What if I said about 80% of “my people” are those whom I found online. Some of them, I have met in person and are now part of what I call my “chosen” family. Many, I have not met yet. But they know me better than some do in real life.
In recent times, I have been reading articles on online connections, intimacy, how it is okay to just hang out without an “end goal” and thinking a lot more about it. I am not here to dissect these pieces. They are wonderful reads. I am here, however, to mull over a few conversations and some thoughts.
I’d say the Covid-19 pandemic changed my life too. It introduced me to stellar people while giving me a chance to reset and start “life-ing” again. It gave me spaces where I could just be me. I have people who are trauma-aware, kind, smart and funny online. They let me take up my space when I badly need it and tolerate me when I am wild. It redefined what intimacy, trust and bonding meant. A meaning that ended up being more dynamic than ever.
A few days ago, I had this chat with a dear friend on “Dating in these times”. What’s so radical you ask? Well, the internet.
We were talking about how people make it work these days. What are the odds you find that person whom you vibe with and feel safe with and find attractive and have similar values, in the same town you live in? And by some magical algorithm you find them somewhere else that’s not prohibitively far away but still far away, do you persist and enjoy what you have or do you let it go and go on a wild goose chase?
In those days, days when our (my friends and mine, basically) parents got married, there was a template - people meet and then the woman (mostly) moves to the man’s city/town and then they build a life together there. But now? Women, men and people have their own dreams and career goals. Nobody reached where they are easily and all of us have had to battle it out on some level to be where we are. In that scenario, is it fair to expect the other person to let go of all their work till then and move someplace else to build a life together? How do people date these days at all? These are the questions we were soundboarding with each other that morning.
A couple of days after, I saw a reel on Instagram (which, of course, I am unable to track down and hyperlink it here) which said we are the first generation to move away from conventional relationship templates and figure out new ones that work for us. That rang a bell, mildly put. It is true!
Aren’t we the group of people that won’t be buying a house or retiring in the same job that we started our careers with? Aren’t we also the group of people who understand that love is not finite and is to be shared as much as possible?

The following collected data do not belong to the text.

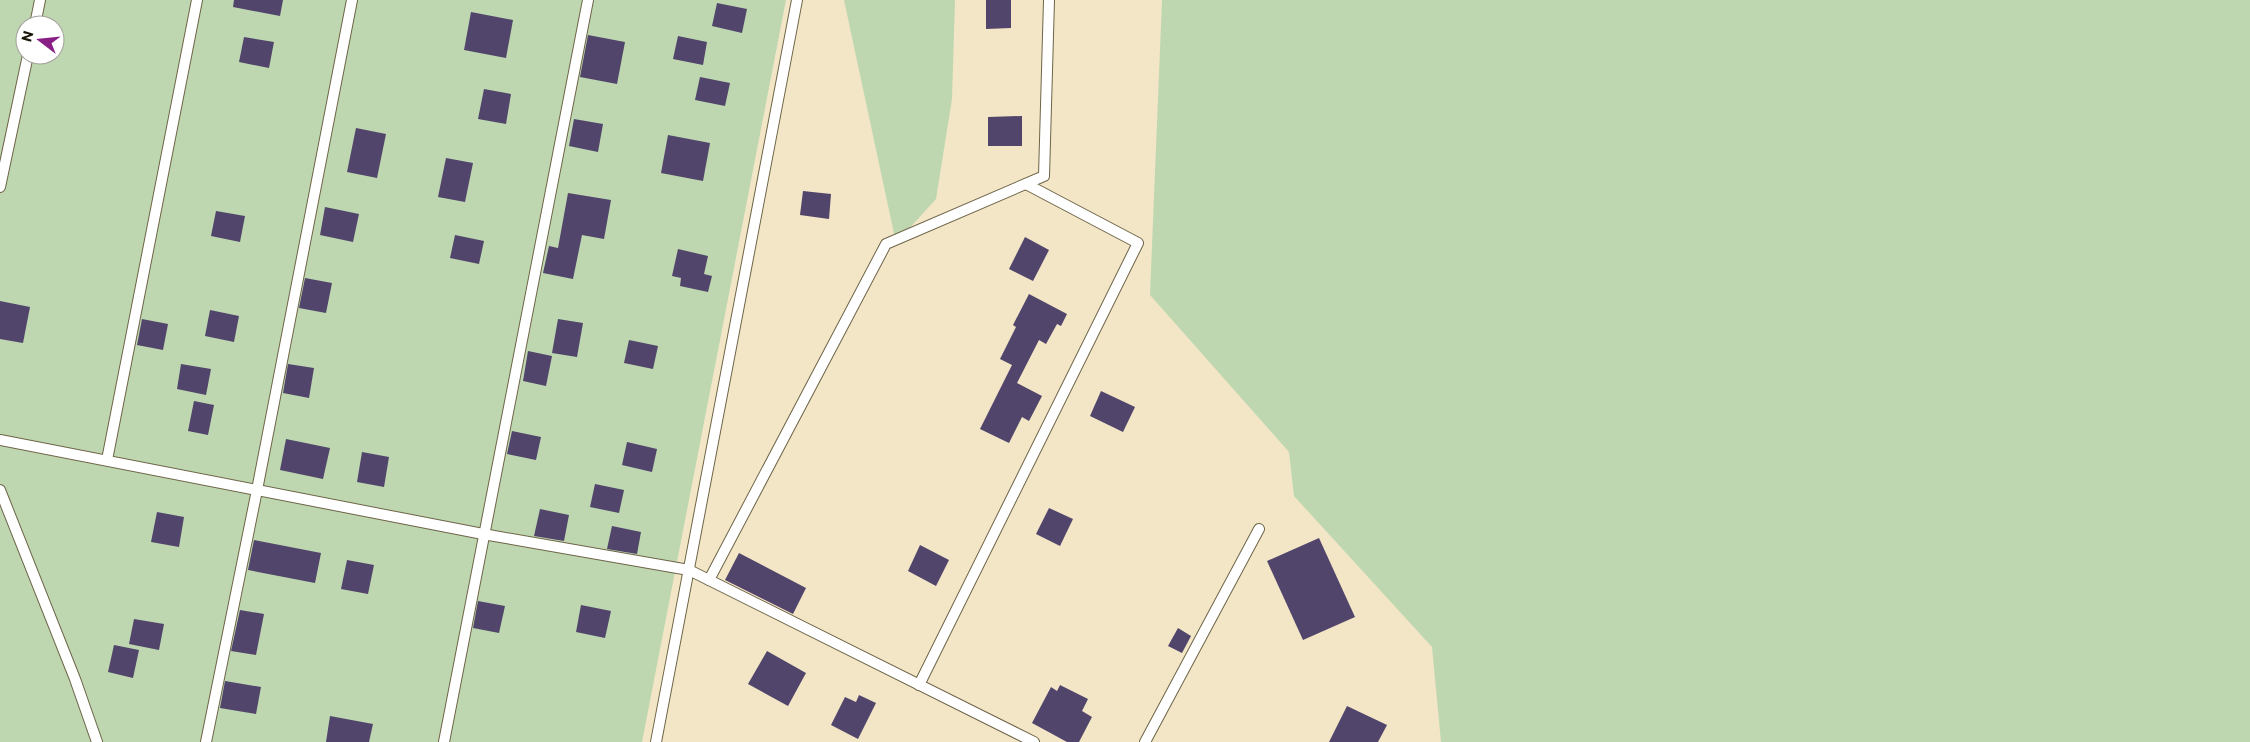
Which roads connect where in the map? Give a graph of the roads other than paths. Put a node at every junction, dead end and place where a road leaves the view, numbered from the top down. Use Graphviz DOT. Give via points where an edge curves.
graph roads {
  1 [pos="40,0"];
  2 [pos="196,0"];
  3 [pos="352,0"];
  4 [pos="588,0"];
  5 [pos="797,0"];
  6 [pos="1049,0"];
  7 [pos="37,15"];
  8 [pos="26,65"];
  9 [pos="1026,184"];
  10 [pos="0,187"];
  11 [pos="0,440"];
  12 [pos="107,460"];
  13 [pos="0,490"];
  14 [pos="257,490"];
  15 [pos="1259,529"];
  16 [pos="483,534"];
  17 [pos="689,570"];
  18 [pos="709,580"];
  19 [pos="919,685"];
  20 [pos="97,742"];
  21 [pos="206,742"];
  22 [pos="444,742"];
  23 [pos="656,742"];
  24 [pos="1034,742"];
  25 [pos="1145,742"];
  1 -- 7 [label="lane"];
  2 -- 12 [label="lane"];
  3 -- 14 [label="lane"];
  4 -- 16 [label="lane"];
  5 -- 17 [label="lane"];
  6 -- 9 [label="lane" via="1044,176"];
  8 -- 10 [label="lane"];
  9 -- 18 [label="lane" via="886,244"];
  9 -- 19 [label="lane" via="1138,244"];
  11 -- 12 [label="lane"];
  12 -- 14 [label="lane"];
  13 -- 20 [label="lane" via="76,679"];
  14 -- 16 [label="lane"];
  14 -- 21 [label="lane"];
  15 -- 25 [label="lane"];
  16 -- 17 [label="lane"];
  16 -- 22 [label="lane"];
  17 -- 18 [label="lane"];
  17 -- 23 [label="lane"];
  18 -- 19 [label="lane"];
  19 -- 24 [label="lane"];
}
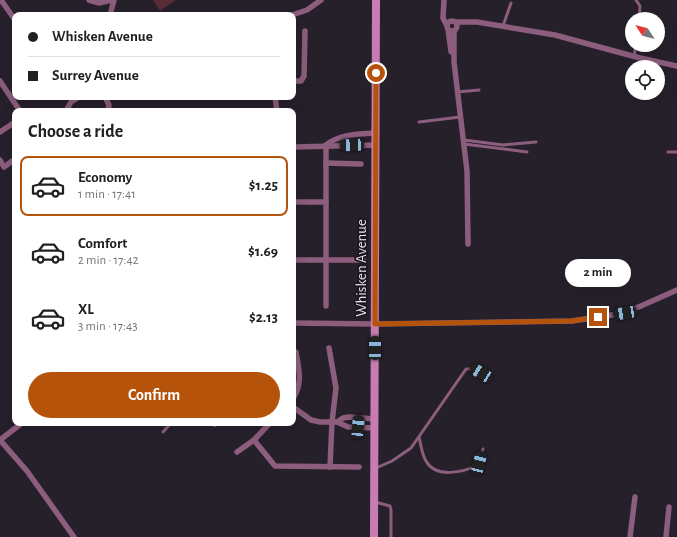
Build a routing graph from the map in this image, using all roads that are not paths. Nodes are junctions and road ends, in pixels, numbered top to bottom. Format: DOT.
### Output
graph roads {
  1 [pos="1,0"];
  2 [pos="89,0"];
  3 [pos="113,0"];
  4 [pos="321,0"];
  5 [pos="376,0"];
  6 [pos="444,0"];
  7 [pos="636,0"];
  8 [pos="511,2"];
  9 [pos="111,12"];
  10 [pos="640,12"];
  11 [pos="296,14"];
  12 [pos="12,16"];
  13 [pos="452,26"];
  14 [pos="503,26"];
  15 [pos="305,31"];
  16 [pos="635,52"];
  17 [pos="634,56"];
  18 [pos="677,66"];
  19 [pos="0,81"];
  20 [pos="296,81"];
  21 [pos="479,90"];
  22 [pos="457,92"];
  23 [pos="12,99"];
  24 [pos="74,100"];
  25 [pos="68,108"];
  26 [pos="460,116"];
  27 [pos="419,122"];
  28 [pos="12,124"];
  29 [pos="0,132"];
  30 [pos="375,133"];
  31 [pos="464,142"];
  32 [pos="536,142"];
  33 [pos="375,144"];
  34 [pos="326,145"];
  35 [pos="296,147"];
  36 [pos="527,152"];
  37 [pos="668,152"];
  38 [pos="677,152"];
  39 [pos="0,160"];
  40 [pos="12,161"];
  41 [pos="326,163"];
  42 [pos="361,164"];
  43 [pos="2,168"];
  44 [pos="296,202"];
  45 [pos="326,202"];
  46 [pos="468,244"];
  47 [pos="296,260"];
  48 [pos="326,260"];
  49 [pos="362,260"];
  50 [pos="677,290"];
  51 [pos="326,306"];
  52 [pos="296,323"];
  53 [pos="375,324"];
  54 [pos="329,348"];
  55 [pos="296,352"];
  56 [pos="488,378"];
  57 [pos="296,392"];
  58 [pos="296,408"];
  59 [pos="359,418"];
  60 [pos="375,419"];
  61 [pos="334,422"];
  62 [pos="18,426"];
  63 [pos="168,426"];
  64 [pos="267,426"];
  65 [pos="358,427"];
  66 [pos="375,428"];
  67 [pos="163,432"];
  68 [pos="419,437"];
  69 [pos="0,440"];
  70 [pos="254,440"];
  71 [pos="483,449"];
  72 [pos="237,452"];
  73 [pos="330,467"];
  74 [pos="359,467"];
  75 [pos="374,469"];
  76 [pos="635,497"];
  77 [pos="375,502"];
  78 [pos="669,507"];
  79 [pos="74,537"];
  80 [pos="374,537"];
  81 [pos="391,537"];
  82 [pos="630,537"];
  83 [pos="666,537"];
  1 -- 12 [label="street"];
  2 -- 3 [label="street"];
  3 -- 9 [label="street"];
  4 -- 11 [label="street"];
  5 -- 30 [label="street, Whisken Avenue"];
  6 -- 13 [label="street"];
  7 -- 10 [label="lane"];
  8 -- 14 [label="lane"];
  13 -- 14 [label="street"];
  13 -- 22 [label="street"];
  14 -- 17 [label="street"];
  15 -- 20 [label="street"];
  16 -- 17 [label="lane"];
  17 -- 18 [label="street"];
  19 -- 23 [label="street"];
  21 -- 22 [label="lane"];
  22 -- 26 [label="street"];
  24 -- 25 [label="street"];
  26 -- 27 [label="lane"];
  26 -- 31 [label="street"];
  28 -- 29 [label="street"];
  30 -- 33 [label="street, Whisken Avenue"];
  30 -- 34 [label="street"];
  31 -- 32 [label="lane"];
  31 -- 36 [label="lane"];
  31 -- 46 [label="street"];
  33 -- 34 [label="street"];
  33 -- 53 [label="street, Whisken Avenue"];
  34 -- 35 [label="street"];
  34 -- 41 [label="street"];
  37 -- 38 [label="lane"];
  39 -- 43 [label="street"];
  40 -- 43 [label="street"];
  41 -- 42 [label="street"];
  41 -- 45 [label="street"];
  44 -- 45 [label="street"];
  45 -- 48 [label="street"];
  47 -- 48 [label="street"];
  48 -- 49 [label="street"];
  48 -- 51 [label="street"];
  50 -- 53 [label="street"];
  52 -- 53 [label="street"];
  53 -- 60 [label="street, Whisken Avenue"];
  54 -- 61 [label="street"];
  55 -- 57 [label="street"];
  56 -- 68 [label="lane"];
  58 -- 61 [label="street"];
  59 -- 60 [label="street"];
  59 -- 61 [label="street"];
  59 -- 65 [label="street"];
  60 -- 66 [label="street, Whisken Avenue"];
  61 -- 65 [label="street"];
  61 -- 73 [label="street"];
  62 -- 69 [label="street"];
  63 -- 67 [label="lane"];
  64 -- 70 [label="street"];
  65 -- 66 [label="street"];
  66 -- 75 [label="street, Whisken Avenue"];
  68 -- 71 [label="lane"];
  68 -- 75 [label="lane"];
  69 -- 79 [label="street"];
  70 -- 72 [label="street"];
  70 -- 73 [label="street"];
  73 -- 74 [label="street"];
  75 -- 77 [label="street, Whisken Avenue"];
  76 -- 82 [label="street"];
  77 -- 80 [label="street, Whisken Avenue"];
  77 -- 81 [label="lane"];
  78 -- 83 [label="street"];
}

Aren’t we also the same group of people that redefined love?
So. Many. Things!!!
So, yeah. Maybe that was a step in the right direction - understanding that relationship dynamics change as the era changes. There is not a single right way here. There are several ways to do it and what matters is whether it works for the people in it or not. Maybe it is a shade on the conventional idea where patriarchy asserted that a man’s dreams are more valuable than a woman’s. But, may be, it is also a gradual evolution to a point where we value and respect the ambitions, grind, labour and emotional investment of everyone in the relationship equally.